### Directions for this task
Write out every line below with no difference at all.
● ● ● ● ● ● ●
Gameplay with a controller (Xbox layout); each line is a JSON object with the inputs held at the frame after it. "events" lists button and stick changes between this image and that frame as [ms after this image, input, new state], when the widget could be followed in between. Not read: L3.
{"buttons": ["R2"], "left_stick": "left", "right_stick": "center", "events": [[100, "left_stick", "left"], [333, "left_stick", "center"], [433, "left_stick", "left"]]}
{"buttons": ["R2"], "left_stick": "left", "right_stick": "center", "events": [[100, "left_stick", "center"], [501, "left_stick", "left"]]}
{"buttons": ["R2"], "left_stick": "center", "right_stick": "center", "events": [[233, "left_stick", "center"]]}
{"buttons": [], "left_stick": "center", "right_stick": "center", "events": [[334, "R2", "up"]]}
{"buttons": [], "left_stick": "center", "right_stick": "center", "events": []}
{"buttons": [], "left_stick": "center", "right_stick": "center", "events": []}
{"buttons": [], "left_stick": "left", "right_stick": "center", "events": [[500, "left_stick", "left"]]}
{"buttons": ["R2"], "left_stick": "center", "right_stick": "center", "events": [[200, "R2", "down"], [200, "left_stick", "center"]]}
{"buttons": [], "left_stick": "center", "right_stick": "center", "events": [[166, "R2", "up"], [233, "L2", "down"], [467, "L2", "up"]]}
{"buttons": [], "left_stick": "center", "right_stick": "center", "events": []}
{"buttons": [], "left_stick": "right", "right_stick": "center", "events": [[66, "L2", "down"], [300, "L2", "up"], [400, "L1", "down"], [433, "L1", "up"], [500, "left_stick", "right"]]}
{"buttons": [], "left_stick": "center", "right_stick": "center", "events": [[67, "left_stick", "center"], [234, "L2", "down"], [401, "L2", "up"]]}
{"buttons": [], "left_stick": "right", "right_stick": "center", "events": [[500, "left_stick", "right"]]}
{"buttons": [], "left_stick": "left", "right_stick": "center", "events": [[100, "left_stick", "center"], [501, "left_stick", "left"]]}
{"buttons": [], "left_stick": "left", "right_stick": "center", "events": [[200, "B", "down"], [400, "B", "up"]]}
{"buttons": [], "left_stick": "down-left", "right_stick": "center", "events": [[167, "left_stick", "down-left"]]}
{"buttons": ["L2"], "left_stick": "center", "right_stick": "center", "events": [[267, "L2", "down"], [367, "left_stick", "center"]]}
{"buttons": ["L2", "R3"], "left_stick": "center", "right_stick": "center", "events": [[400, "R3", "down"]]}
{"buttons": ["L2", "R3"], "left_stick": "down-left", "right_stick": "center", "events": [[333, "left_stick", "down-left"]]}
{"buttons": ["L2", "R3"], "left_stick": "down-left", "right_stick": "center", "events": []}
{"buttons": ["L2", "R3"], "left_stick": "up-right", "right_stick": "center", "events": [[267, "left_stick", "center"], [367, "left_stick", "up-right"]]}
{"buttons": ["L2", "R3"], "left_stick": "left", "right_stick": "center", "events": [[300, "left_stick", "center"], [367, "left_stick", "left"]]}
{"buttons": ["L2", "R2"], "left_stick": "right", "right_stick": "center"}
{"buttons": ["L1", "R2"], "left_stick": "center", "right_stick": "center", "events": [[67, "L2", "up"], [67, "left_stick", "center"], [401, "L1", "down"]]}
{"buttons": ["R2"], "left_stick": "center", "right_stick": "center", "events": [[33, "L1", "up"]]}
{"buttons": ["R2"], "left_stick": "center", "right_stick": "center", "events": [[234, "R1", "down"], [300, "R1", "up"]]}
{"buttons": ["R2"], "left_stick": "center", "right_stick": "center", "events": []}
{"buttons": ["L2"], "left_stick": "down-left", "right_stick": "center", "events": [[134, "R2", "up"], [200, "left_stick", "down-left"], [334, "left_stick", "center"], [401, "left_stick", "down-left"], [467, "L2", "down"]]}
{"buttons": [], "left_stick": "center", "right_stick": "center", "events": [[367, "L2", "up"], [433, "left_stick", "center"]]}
● ● ● ● ● ● ●
### Exercise solution
Gameplay with a controller (Xbox layout); each line is a JSON object with the inputs held at the frame after it. "events" lists button and stick changes between this image and that frame as [ms after this image, input, new state], when the widget could be followed in between. Not read: L3.
{"buttons": ["R2"], "left_stick": "left", "right_stick": "center", "events": [[100, "left_stick", "left"], [333, "left_stick", "center"], [433, "left_stick", "left"]]}
{"buttons": ["R2"], "left_stick": "left", "right_stick": "center", "events": [[100, "left_stick", "center"], [501, "left_stick", "left"]]}
{"buttons": ["R2"], "left_stick": "center", "right_stick": "center", "events": [[233, "left_stick", "center"]]}
{"buttons": [], "left_stick": "center", "right_stick": "center", "events": [[334, "R2", "up"]]}
{"buttons": [], "left_stick": "center", "right_stick": "center", "events": []}
{"buttons": [], "left_stick": "center", "right_stick": "center", "events": []}
{"buttons": [], "left_stick": "left", "right_stick": "center", "events": [[500, "left_stick", "left"]]}
{"buttons": ["R2"], "left_stick": "center", "right_stick": "center", "events": [[200, "R2", "down"], [200, "left_stick", "center"]]}
{"buttons": [], "left_stick": "center", "right_stick": "center", "events": [[166, "R2", "up"], [233, "L2", "down"], [467, "L2", "up"]]}
{"buttons": [], "left_stick": "center", "right_stick": "center", "events": []}
{"buttons": [], "left_stick": "right", "right_stick": "center", "events": [[66, "L2", "down"], [300, "L2", "up"], [400, "L1", "down"], [433, "L1", "up"], [500, "left_stick", "right"]]}
{"buttons": [], "left_stick": "center", "right_stick": "center", "events": [[67, "left_stick", "center"], [234, "L2", "down"], [401, "L2", "up"]]}
{"buttons": [], "left_stick": "right", "right_stick": "center", "events": [[500, "left_stick", "right"]]}
{"buttons": [], "left_stick": "left", "right_stick": "center", "events": [[100, "left_stick", "center"], [501, "left_stick", "left"]]}
{"buttons": [], "left_stick": "left", "right_stick": "center", "events": [[200, "B", "down"], [400, "B", "up"]]}
{"buttons": [], "left_stick": "down-left", "right_stick": "center", "events": [[167, "left_stick", "down-left"]]}
{"buttons": ["L2"], "left_stick": "center", "right_stick": "center", "events": [[267, "L2", "down"], [367, "left_stick", "center"]]}
{"buttons": ["L2", "R3"], "left_stick": "center", "right_stick": "center", "events": [[400, "R3", "down"]]}
{"buttons": ["L2", "R3"], "left_stick": "down-left", "right_stick": "center", "events": [[333, "left_stick", "down-left"]]}
{"buttons": ["L2", "R3"], "left_stick": "down-left", "right_stick": "center", "events": []}
{"buttons": ["L2", "R3"], "left_stick": "up-right", "right_stick": "center", "events": [[267, "left_stick", "center"], [367, "left_stick", "up-right"]]}
{"buttons": ["L2", "R3"], "left_stick": "left", "right_stick": "center", "events": [[300, "left_stick", "center"], [367, "left_stick", "left"]]}
{"buttons": ["L2", "R2"], "left_stick": "right", "right_stick": "center"}
{"buttons": ["L1", "R2"], "left_stick": "center", "right_stick": "center", "events": [[67, "L2", "up"], [67, "left_stick", "center"], [401, "L1", "down"]]}
{"buttons": ["R2"], "left_stick": "center", "right_stick": "center", "events": [[33, "L1", "up"]]}
{"buttons": ["R2"], "left_stick": "center", "right_stick": "center", "events": [[234, "R1", "down"], [300, "R1", "up"]]}
{"buttons": ["R2"], "left_stick": "center", "right_stick": "center", "events": []}
{"buttons": ["L2"], "left_stick": "down-left", "right_stick": "center", "events": [[134, "R2", "up"], [200, "left_stick", "down-left"], [334, "left_stick", "center"], [401, "left_stick", "down-left"], [467, "L2", "down"]]}
{"buttons": [], "left_stick": "center", "right_stick": "center", "events": [[367, "L2", "up"], [433, "left_stick", "center"]]}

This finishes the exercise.